Osikai v Police

Case

[2015] NZHC 2952

24 November 2015

No judgment structure available for this case.

IN THE HIGH COURT OF NEW ZEALAND PALMERSTON NORTH REGISTRY

CRI 2014-454-0021 [2015] NZHC 2952

BETWEEN

CRUISE OSIKAI

Appellant

AND

NEW ZEALAND POLICE Respondent

Hearing: 23 November 2015

Counsel:

P S Coles for Appellant
N J Wynne for Respondent

Judgment:

24 November 2015

JUDGMENT OF SIMON FRANCE J

[1]      Mr Osikai appeals a sentence of 13 months’ imprisonment for a charge of driving  while  disqualified  (third  or  subsequent).     It  was  Mr Osikai’s  eighth conviction  for  driving  while  disqualified.     On  this  occasion  Mr Osikai  was apprehended during a routine stop.  There was no particular aspect of his driving, other than his status as a disqualified driver, that caused concern.

[2]      The Sentencing Judge took a starting point of 18 months.  There was then a four month reduction for a guilty plea, and one month for other matters.1   The appeal is brought on the basis that the outcome is manifestly excessive.  Mr Coles analyses the sentence as being constructed of a 10 month’ starting point with an eight month uplift for past offending.2    He submits that an 80 per cent uplift is too great given there was no concern over his driving per se, and Mr Osikai had not previously been

subject to a sentence of imprisonment.

1      New Zealand Police v Osikai [2015] NZDC 16898.

2      This  is  based  on  the  analysis  in  Peterson  v  Police  HC  Hamilton  CRI-2009-419-000011,

20 February 2009.  That case was referred to by the Judge immediately before fixing a starting point.  In Petersen the starting point was 10 months and there was a seven month uplift for the fact it was offence six.

OSIKAI v NZ POLICE [2015] NZHC 2952 [24 November 2015]

[3]      In Keenan v New Zealand Police3 Dunningham J reviewed the authorities and identified two approaches – those where the number of previous convictions is built into the starting point,4  and those who where a nominal figure is allocated to the driving offence, and then there is an uplift.5   As is often observed it probably does not matter which approach is followed; however, a difficulty with the uplift approach is that increases of 80 per cent or more become inevitable.

TASK DETAILS: Continue the Osikai v Police judgment from where it stops. The data after this is not needed for anything here.

INFORMATION SUPPLIED:
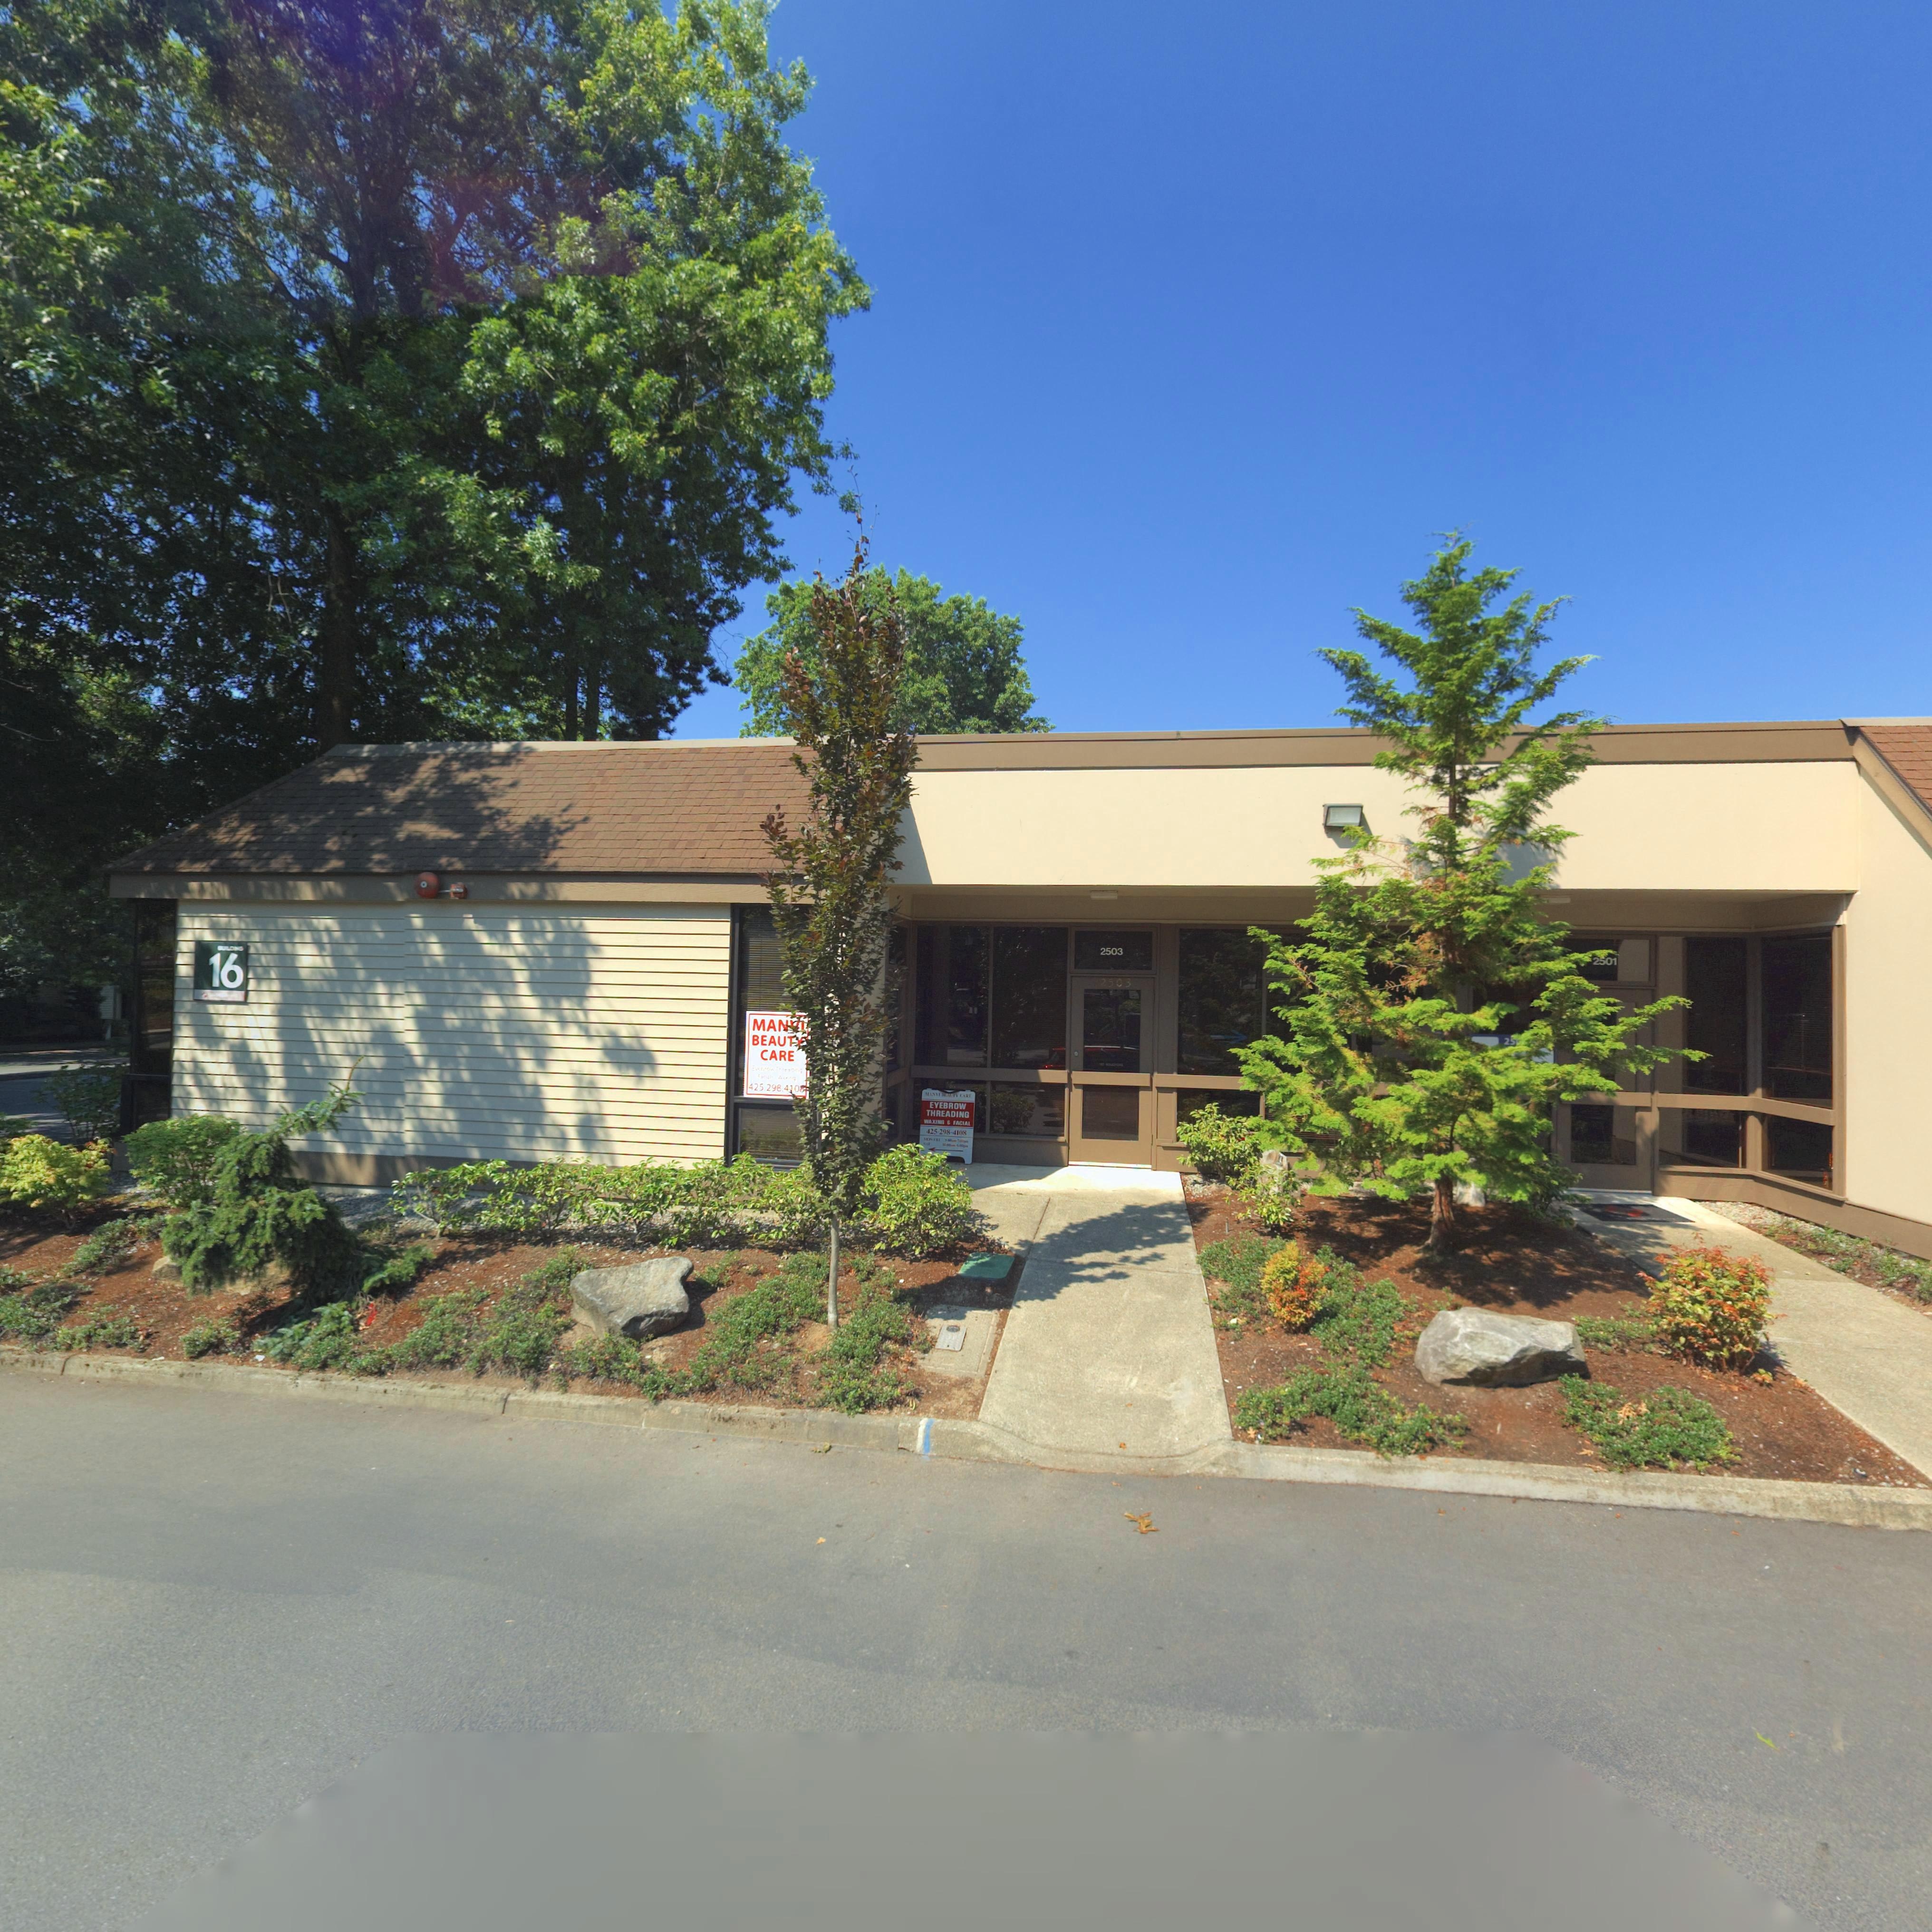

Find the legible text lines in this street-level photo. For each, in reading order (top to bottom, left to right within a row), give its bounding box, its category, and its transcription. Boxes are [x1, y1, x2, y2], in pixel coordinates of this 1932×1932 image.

IN RESPONSE:
[4]      That is the answer to Mr Coles’ submission on uplift.  I agree 80 per cent in relation  to  a  first  sentence of imprisonment  seems  excessive,  but  it  only arises because a 10 month starting point is only appropriate for a notional offence of third time driving while disqualified.  It is the uplift that must then capture the fact that it is  actually  offence  eight,  and  which  leads  to  such  big  uplifts.    That  is  why

Rodney Hansen J in Maxwell v Police preferred the global starting point approach.6

[5]      In Finch v R,7  an uplift of 14 months for disqualified driving offences five, six and seven was upheld in relation to an 18 year old.  In R v Butterfield8 a starting point of 18 months for offences eight and nine was upheld.  Whilst neither Court of Appeal decision purports to set a benchmark, the outcomes do suggest 18 months for

a single offence, albeit it number eight, to be at least near the top of the range.

[6]      For  offence  six,  Mr Osikai  received  a  sentence  of  home  detention  that appears to flow from a starting point of around 10 months’ imprisonment.   For offence seven he received community detention and community work, and he came to be sentenced on this occasion for a further offence committed ten months after the seventh.

[7]      Given it would be the first time the deterrent effect of imprisonment was to be tried, and given the lack of any aggravating features to the driving, I am satisfied a starting point of no more than 15 months’ imprisonment would be more in line

with authority.

3      Keenan v Police [2014] NZHC 1894.

4      Maxwell v Police [2013] NZHC 3172; Te Huia v Police HC New Plymouth CRI-2008-443-31,

10 March 2009.

5      Peterson v Police, above n 2; Keenan, above n 3.

6      Maxwell v Police, above n 4.

7      Finch v R [2013] NZCA 446.

8      Butterfield v R CA 110/97, 23 July 1997.

Conclusion

[8]      Applying the same deductions as the District Court, the appeal is allowed, the

sentence of 13 months’ imprisonment is quashed and in its place I substitute a

sentence of 10 months’ imprisonment.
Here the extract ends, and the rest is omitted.